Few educators today question the importance of tactile graphics for blind children and adults. However, two conflicting attitudes and approaches come into play. On one hand it is often assumed that blind persons who have little or no memory of vision cannot understand raised-line drawings and diagrams. On the other hand, tactile adaptations of highly complex visual illustrations such as drawings, photographs, and paintings sometimes are offered to blind persons on the assumption that they will be able to interpret them effectively, simply by exploring with their sensitive fingertips. In the first of these two approaches, the use of tactile graphics is limited to highly simplified maps and drawings of basic geometric shapes. The second approach, in which very complex graphics are presented with little explanation, may discourage unprepared blind persons from exploring raised images.
Drawings and other kinds of visual graphics employ a range of "sighted conventions" that must be explained to blind learners. Only with a knowledge of these conventions can blind learners be expected to make sense of two-dimensional combinations of lines and textures that represent three-dimensional objects and the spatial relations between them. Due to insufficient explanation and training, tactile graphics remains one of the most difficult areas in the education of blind students. The difficulty persists even when high quality, professionally designed raised diagrams are available.

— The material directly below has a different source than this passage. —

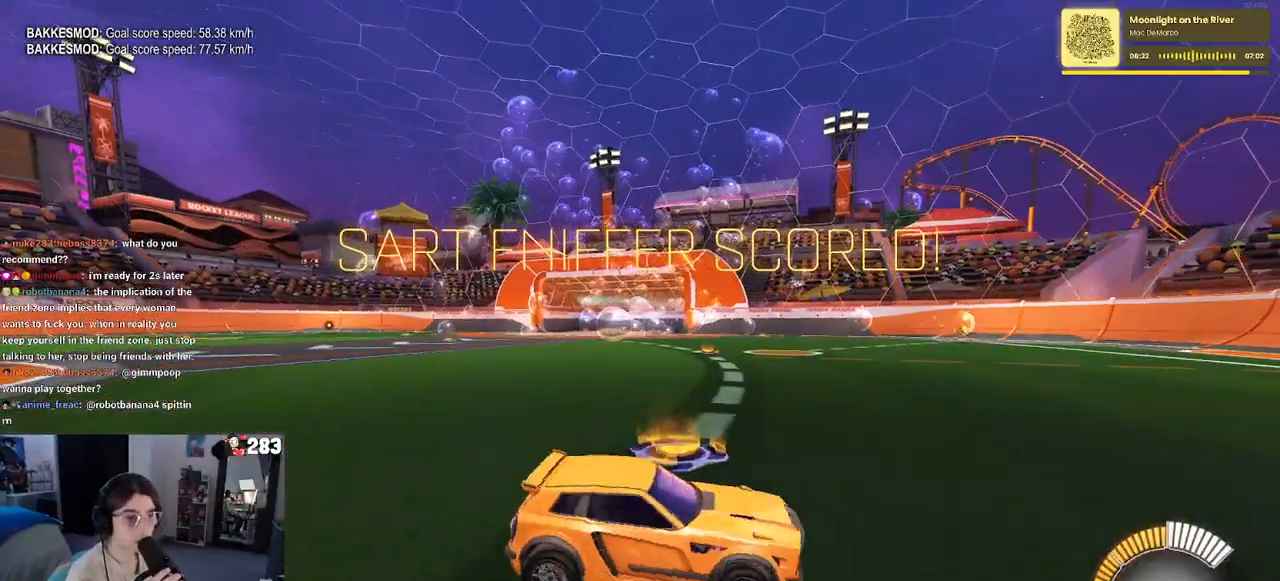
{"buttons": ["R2"], "left_stick": "center", "right_stick": "center", "events": []}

A heartbreaking comment from a congenitally blind adult contributor to a tactile graphics discussion list summarizes the problem. "I remember being told that some set of lines was supposed to represent a 3D box," she wrote, "and that the reason I didn't understand this is because I wasn't trying. So I tried and tried to come up with a set of transformations that would take me from the real object to that flattened thing. I've memorized a few of the simplest objects, but that's not the same as understanding them."
The quotation refers to a situation from the writer's school days, but the problem still exists for her. "Is there a blind beginner's guide to understanding 3D drawings?" she wrote. "I'm serious."
In this article I will introduce a "tactile graphics primer" developed in Poland. I hope that the solutions it offers will inspire parents and teachers to engage children with visual impairments in educational and leisure activities involving tactile graphics.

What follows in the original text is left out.